**ASSIGNMENT**
Recast every line of the listing as a Markdown table with the columns "Line" and "Content", numbering the rows in order and omitting any blank lines.

-------- DATA --------

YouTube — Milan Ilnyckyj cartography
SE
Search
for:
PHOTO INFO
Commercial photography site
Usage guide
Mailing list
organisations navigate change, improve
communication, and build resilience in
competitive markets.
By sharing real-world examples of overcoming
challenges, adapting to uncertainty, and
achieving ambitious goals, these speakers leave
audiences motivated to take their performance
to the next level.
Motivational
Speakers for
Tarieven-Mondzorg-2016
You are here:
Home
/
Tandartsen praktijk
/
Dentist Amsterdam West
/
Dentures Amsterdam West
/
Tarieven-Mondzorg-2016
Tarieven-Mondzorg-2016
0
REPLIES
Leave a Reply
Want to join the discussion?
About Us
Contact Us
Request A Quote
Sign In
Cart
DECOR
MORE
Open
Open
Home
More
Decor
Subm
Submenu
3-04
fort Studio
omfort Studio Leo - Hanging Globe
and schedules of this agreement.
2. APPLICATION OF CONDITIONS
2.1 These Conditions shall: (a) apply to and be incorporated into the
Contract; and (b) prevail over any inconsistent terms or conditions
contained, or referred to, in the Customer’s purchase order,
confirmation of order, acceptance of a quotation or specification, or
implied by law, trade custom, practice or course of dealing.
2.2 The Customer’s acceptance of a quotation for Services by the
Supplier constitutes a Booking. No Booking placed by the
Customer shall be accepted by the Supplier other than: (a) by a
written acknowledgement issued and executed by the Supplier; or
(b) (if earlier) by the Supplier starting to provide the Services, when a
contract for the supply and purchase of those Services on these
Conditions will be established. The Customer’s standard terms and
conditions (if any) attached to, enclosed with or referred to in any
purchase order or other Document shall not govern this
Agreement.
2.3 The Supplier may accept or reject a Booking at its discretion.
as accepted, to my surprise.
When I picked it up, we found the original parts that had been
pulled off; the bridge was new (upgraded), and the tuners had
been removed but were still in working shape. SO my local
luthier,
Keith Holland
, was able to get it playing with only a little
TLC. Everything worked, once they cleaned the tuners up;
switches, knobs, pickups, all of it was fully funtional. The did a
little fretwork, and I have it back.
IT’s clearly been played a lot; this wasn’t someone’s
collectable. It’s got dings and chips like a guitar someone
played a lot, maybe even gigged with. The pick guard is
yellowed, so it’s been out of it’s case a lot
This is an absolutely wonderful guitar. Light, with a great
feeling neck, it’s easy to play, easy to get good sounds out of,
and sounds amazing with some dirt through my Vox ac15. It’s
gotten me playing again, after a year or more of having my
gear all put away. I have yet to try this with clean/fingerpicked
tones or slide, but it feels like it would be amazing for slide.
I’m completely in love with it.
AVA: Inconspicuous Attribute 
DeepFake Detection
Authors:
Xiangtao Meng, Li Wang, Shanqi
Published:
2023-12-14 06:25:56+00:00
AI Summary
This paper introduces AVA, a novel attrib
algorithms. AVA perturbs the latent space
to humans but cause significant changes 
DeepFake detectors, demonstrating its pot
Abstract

--------

**RESULT OF THIS EXERCISE**
| Line | Content |
|---|---|
| 1 | YouTube — Milan Ilnyckyj cartography |
| 2 | SE |
| 3 | Search |
| 4 | for: |
| 5 | PHOTO INFO |
| 6 | Commercial photography site |
| 7 | Usage guide |
| 8 | Mailing list |
| 9 | organisations navigate change, improve |
| 10 | communication, and build resilience in |
| 11 | competitive markets. |
| 12 | By sharing real-world examples of overcoming |
| 13 | challenges, adapting to uncertainty, and |
| 14 | achieving ambitious goals, these speakers leave |
| 15 | audiences motivated to take their performance |
| 16 | to the next level. |
| 17 | Motivational |
| 18 | Speakers for |
| 19 | Tarieven-Mondzorg-2016 |
| 20 | You are here: |
| 21 | Home |
| 22 | / |
| 23 | Tandartsen praktijk |
| 24 | / |
| 25 | Dentist Amsterdam West |
| 26 | / |
| 27 | Dentures Amsterdam West |
| 28 | / |
| 29 | Tarieven-Mondzorg-2016 |
| 30 | Tarieven-Mondzorg-2016 |
| 31 | 0 |
| 32 | REPLIES |
| 33 | Leave a Reply |
| 34 | Want to join the discussion? |
| 35 | About Us |
| 36 | Contact Us |
| 37 | Request A Quote |
| 38 | Sign In |
| 39 | Cart |
| 40 | DECOR |
| 41 | MORE |
| 42 | Open |
| 43 | Open |
| 44 | Home |
| 45 | More |
| 46 | Decor |
| 47 | Subm |
| 48 | Submenu |
| 49 | 3-04 |
| 50 | fort Studio |
| 51 | omfort Studio Leo - Hanging Globe |
| 52 | and schedules of this agreement. |
| 53 | 2. APPLICATION OF CONDITIONS |
| 54 | 2.1 These Conditions shall: (a) apply to and be incorporated into the |
| 55 | Contract; and (b) prevail over any inconsistent terms or conditions |
| 56 | contained, or referred to, in the Customer’s purchase order, |
| 57 | confirmation of order, acceptance of a quotation or specification, or |
| 58 | implied by law, trade custom, practice or course of dealing. |
| 59 | 2.2 The Customer’s acceptance of a quotation for Services by the |
| 60 | Supplier constitutes a Booking. No Booking placed by the |
| 61 | Customer shall be accepted by the Supplier other than: (a) by a |
| 62 | written acknowledgement issued and executed by the Supplier; or |
| 63 | (b) (if earlier) by the Supplier starting to provide the Services, when a |
| 64 | contract for the supply and purchase of those Services on these |
| 65 | Conditions will be established. The Customer’s standard terms and |
| 66 | conditions (if any) attached to, enclosed with or referred to in any |
| 67 | purchase order or other Document shall not govern this |
| 68 | Agreement. |
| 69 | 2.3 The Supplier may accept or reject a Booking at its discretion. |
| 70 | as accepted, to my surprise. |
| 71 | When I picked it up, we found the original parts that had been |
| 72 | pulled off; the bridge was new (upgraded), and the tuners had |
| 73 | been removed but were still in working shape. SO my local |
| 74 | luthier, |
| 75 | Keith Holland |
| 76 | , was able to get it playing with only a little |
| 77 | TLC. Everything worked, once they cleaned the tuners up; |
| 78 | switches, knobs, pickups, all of it was fully funtional. The did a |
| 79 | little fretwork, and I have it back. |
| 80 | IT’s clearly been played a lot; this wasn’t someone’s |
| 81 | collectable. It’s got dings and chips like a guitar someone |
| 82 | played a lot, maybe even gigged with. The pick guard is |
| 83 | yellowed, so it’s been out of it’s case a lot |
| 84 | This is an absolutely wonderful guitar. Light, with a great |
| 85 | feeling neck, it’s easy to play, easy to get good sounds out of, |
| 86 | and sounds amazing with some dirt through my Vox ac15. It’s |
| 87 | gotten me playing again, after a year or more of having my |
| 88 | gear all put away. I have yet to try this with clean/fingerpicked |
| 89 | tones or slide, but it feels like it would be amazing for slide. |
| 90 | I’m completely in love with it. |
| 91 | AVA: Inconspicuous Attribute  |
| 92 | DeepFake Detection |
| 93 | Authors: |
| 94 | Xiangtao Meng, Li Wang, Shanqi |
| 95 | Published: |
| 96 | 2023-12-14 06:25:56+00:00 |
| 97 | AI Summary |
| 98 | This paper introduces AVA, a novel attrib |
| 99 | algorithms. AVA perturbs the latent space |
| 100 | to humans but cause significant changes  |
| 101 | DeepFake detectors, demonstrating its pot |
| 102 | Abstract |